SallyDraperGetInHere · 01/06/2025 01:10

You need to exit this relationship pronto. You’ve said you’re making it out as a bad situation, but you’re just reporting what happened, and it IS bad. I am worried for you but somehow (with the support of family and friends - and thank goodness you have friends) you need to tell him that you can’t be in a relationship with someone who speaks and behaves like this.

cinnamongirl123 · 01/06/2025 01:14

Run for the hills OP. Now. As fast as you can.
Contact Women’s Aid.

Serenity21 · 01/06/2025 02:04

I know people are going to be cross with me now….and saying I don’t need any more red flags….which I know….but….this is the sort of message I get when he is sober when he isn’t happy: context: he asked if I wanted to talk tonight because his son popped into my house today for the first time since we have been together and I said I was exhausted and was going to get an early night. I did,,.I was in bed,…but I was on and off WhatsApp talking to a few friends and not him:
But you haven’t just been watching a show. You’ve been coming on and off here every 10 minutes. It’s not about who you’re talking to, etc - it’s about your boyfriend wanting to speak with you after a day that we were both waiting for - I thought coming over was a big deal for both of us and I wanted to speak with you. Not for hours, obviously, and you couldn’t give me 10 minutes xx
All I asked you to do was not be distant with me and, although I know you can’t help it, I thought you could at least be honest with me instead of making out like you’re having an early night. I would’ve given you space.
I love you, for crying out loud! I thought today was a milestone day and something to be happy about for a change. Instead it’s soured by what I did last Sunday, and how you are just proves that. It really makes me feel exactly the same as I did before we spoke on Tuesday again xx

It just makes me feel anxious. If said I was tired and goodnight to him. But I was online on what’s app so it made him like this.

OP posts:
LurkyMcLurkinson · 01/06/2025 03:55

Serenity21 · 01/06/2025 02:04

I know people are going to be cross with me now….and saying I don’t need any more red flags….which I know….but….this is the sort of message I get when he is sober when he isn’t happy: context: he asked if I wanted to talk tonight because his son popped into my house today for the first time since we have been together and I said I was exhausted and was going to get an early night.
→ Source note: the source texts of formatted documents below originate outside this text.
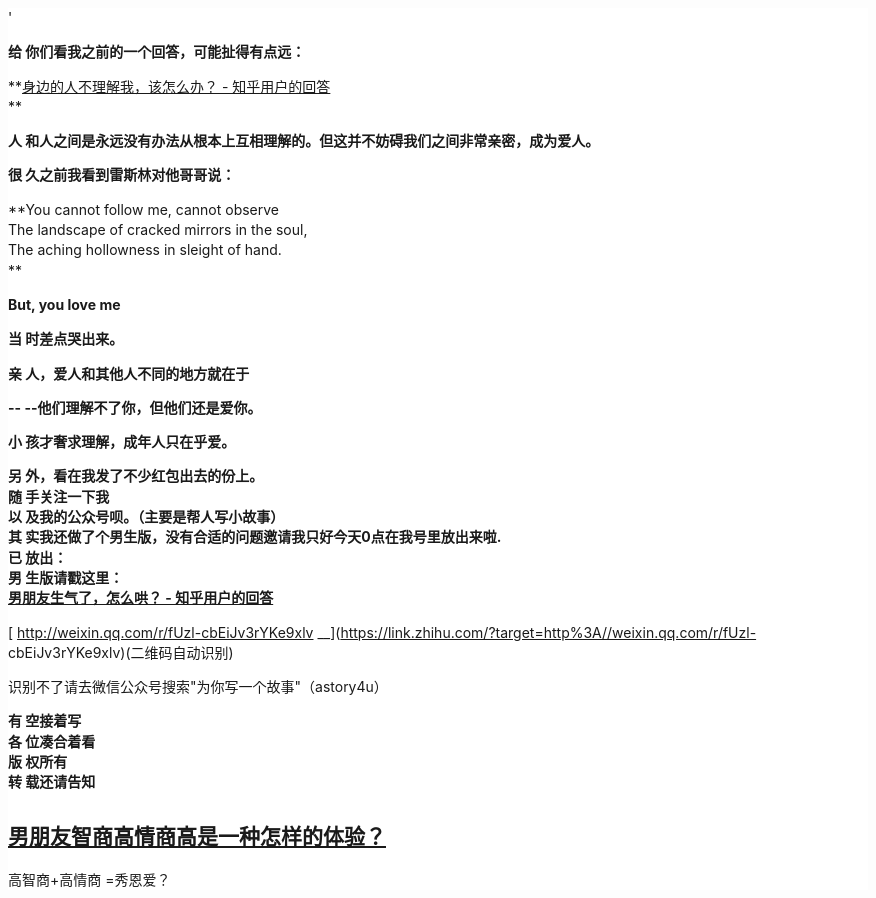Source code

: '

 **给 你们看我之前的一个回答，可能扯得有点远：**

 **[身边的人不理解我，该怎么办？ \-
知乎用户的回答](http://www.zhihu.com/question/19688638/answer/34686461)  
**

  
  
 **人 和人之间是永远没有办法从根本上互相理解的。但这并不妨碍我们之间非常亲密，成为爱人。**  

 **很 久之前我看到雷斯林对他哥哥说：**

  

 **You cannot follow me, cannot observe  
The landscape of cracked mirrors in the soul,  
The aching hollowness in sleight of hand.  
**

**But, you love me**

  

 **当 时差点哭出来。**

 **亲 人，爱人和其他人不同的地方就在于**

 **-- --他们理解不了你，但他们还是爱你。**

 **小 孩才奢求理解，成年人只在乎爱。**

  
  
  
 **另 外，看在我发了不少红包出去的份上。**  
 **随 手关注一下我**  
 **以 及我的公众号呗。（主要是帮人写小故事）**  
 **其 实我还做了个男生版，没有合适的问题邀请我只好今天0点在我号里放出来啦.**  
 **已 放出：**  
 **男 生版请戳这里：**  
 **[男朋友生气了，怎么哄？ \-
知乎用户的回答](http://www.zhihu.com/question/24217318/answer/53981221)**  

[ http://weixin.qq.com/r/fUzl-cbEiJv3rYKe9xlv
__](https://link.zhihu.com/?target=http%3A//weixin.qq.com/r/fUzl-
cbEiJv3rYKe9xlv)(二维码自动识别)

识别不了请去微信公众号搜索"为你写一个故事"（astory4u）  
  
  
 **有 空接着写**  
 **各 位凑合着看**  
 **版 权所有**  
 **转 载还请告知**


## [男朋友智商高情商高是一种怎样的体验？](https://www.zhihu.com/question/27858446/answer/75644415)
高智商+高情商 =秀恩爱？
I did,,.I was in bed,…but I was on and off WhatsApp talking to a few friends and not him:
But you haven’t just been watching a show. You’ve been coming on and off here every 10 minutes. It’s not about who you’re talking to, etc - it’s about your boyfriend wanting to speak with you after a day that we were both waiting for - I thought coming over was a big deal for both of us and I wanted to speak with you. Not for hours, obviously, and you couldn’t give me 10 minutes xx
All I asked you to do was not be distant with me and, although I know you can’t help it, I thought you could at least be honest with me instead of making out like you’re having an early night. I would’ve given you space.
I love you, for crying out loud! I thought today was a milestone day and something to be happy about for a change. Instead it’s soured by what I did last Sunday, and how you are just proves that. It really makes me feel exactly the same as I did before we spoke on Tuesday again xx

It just makes me feel anxious. If said I was tired and goodnight to him. But I was online on what’s app so it made him like this.
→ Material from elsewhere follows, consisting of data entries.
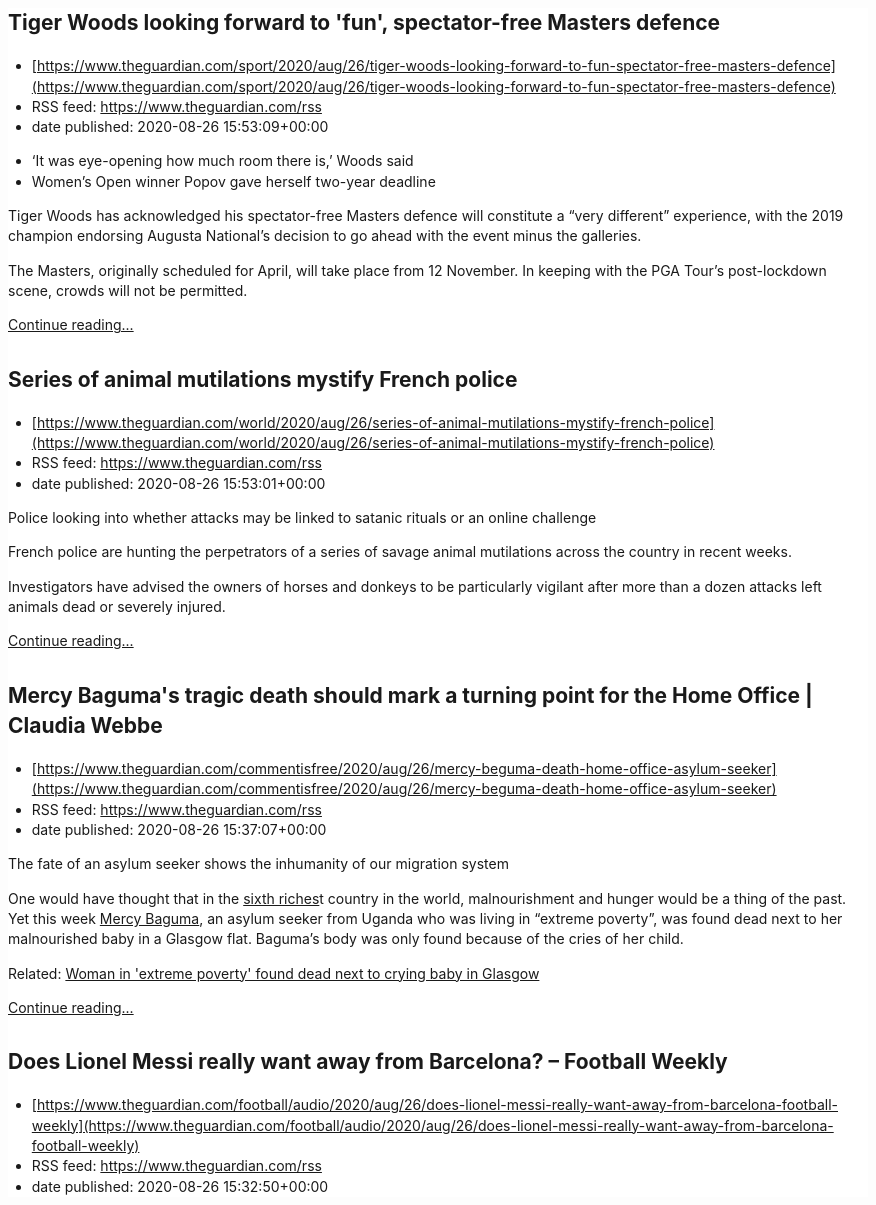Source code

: ## Tiger Woods looking forward to 'fun', spectator-free Masters defence
 - [https://www.theguardian.com/sport/2020/aug/26/tiger-woods-looking-forward-to-fun-spectator-free-masters-defence](https://www.theguardian.com/sport/2020/aug/26/tiger-woods-looking-forward-to-fun-spectator-free-masters-defence)
 - RSS feed: https://www.theguardian.com/rss
 - date published: 2020-08-26 15:53:09+00:00

<ul><li>‘It was eye-opening how much room there is,’ Woods said</li><li>Women’s Open winner Popov gave herself two-year deadline</li></ul><p>Tiger Woods has acknowledged his spectator-free Masters defence will constitute a “very different” experience, with the 2019 champion endorsing Augusta National’s decision to go ahead with the event minus the galleries.</p><p>The Masters, originally scheduled for April, will take place from 12 November. In keeping with the PGA Tour’s post-lockdown scene, crowds will not be permitted.</p> <a href="https://www.theguardian.com/sport/2020/aug/26/tiger-woods-looking-forward-to-fun-spectator-free-masters-defence">Continue reading...</a>

## Series of animal mutilations mystify French police
 - [https://www.theguardian.com/world/2020/aug/26/series-of-animal-mutilations-mystify-french-police](https://www.theguardian.com/world/2020/aug/26/series-of-animal-mutilations-mystify-french-police)
 - RSS feed: https://www.theguardian.com/rss
 - date published: 2020-08-26 15:53:01+00:00

<p>Police looking into whether attacks may be linked to satanic rituals or an online challenge</p><p>French police are hunting the perpetrators of a series of savage animal mutilations across the country in recent weeks.</p><p>Investigators have advised the owners of horses and donkeys to be particularly vigilant after more than a dozen attacks left animals dead or severely injured.</p> <a href="https://www.theguardian.com/world/2020/aug/26/series-of-animal-mutilations-mystify-french-police">Continue reading...</a>

## Mercy Baguma's tragic death should mark a turning point for the Home Office | Claudia Webbe
 - [https://www.theguardian.com/commentisfree/2020/aug/26/mercy-beguma-death-home-office-asylum-seeker](https://www.theguardian.com/commentisfree/2020/aug/26/mercy-beguma-death-home-office-asylum-seeker)
 - RSS feed: https://www.theguardian.com/rss
 - date published: 2020-08-26 15:37:07+00:00

<p>The fate of an asylum seeker shows the inhumanity of our migration system</p><p>One would have thought that in the <a href="https://fullfact.org/economy/uk-sixth-or-ninth-richest-country/">sixth riches</a>t country in the world, malnourishment and hunger would be a thing of the past. Yet this week <a href="https://www.theguardian.com/uk-news/2020/aug/25/mercy-baguma-woman-in-extreme-poverty-found-dead-next-to-crying-baby-in-glasgow">Mercy Baguma</a>, an asylum seeker from Uganda who was living in “extreme poverty”, was found dead next to her malnourished baby in a Glasgow flat. Baguma’s body was only found because of the cries of her child.</p><p> <span>Related: </span><a href="https://www.theguardian.com/uk-news/2020/aug/25/mercy-baguma-woman-in-extreme-poverty-found-dead-next-to-crying-baby-in-glasgow">Woman in 'extreme poverty' found dead next to crying baby in Glasgow</a> </p> <a href="https://www.theguardian.com/commentisfree/2020/aug/26/mercy-beguma-death-home-office-asylum-seeker">Continue reading...</a>

## Does Lionel Messi really want away from Barcelona? – Football Weekly
 - [https://www.theguardian.com/football/audio/2020/aug/26/does-lionel-messi-really-want-away-from-barcelona-football-weekly](https://www.theguardian.com/football/audio/2020/aug/26/does-lionel-messi-really-want-away-from-barcelona-football-weekly)
 - RSS feed: https://www.theguardian.com/rss
 - date published: 2020-08-26 15:32:50+00:00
Honestly this is one scary man. He abused you at the weekend and he’s already demanding how you respond to that (in saying you shouldn’t be distant) and expecting you to move on from what happened already. This isn’t a message from someone who recognises they are an abuser and wants to respect your wants and needs.
Every part of this message is designed to make him seem like the wronged party and to make you seem like some unreasonable woman who is treating him unfairly. In his mind you’ve led him to behave how you have by your “unreasonable actions” (not doing exactly what he wants of you). Because of that this is a man who will never take responsibility for his actions and therefore will never change. His need to control and manipulate you will always be the driving force for him.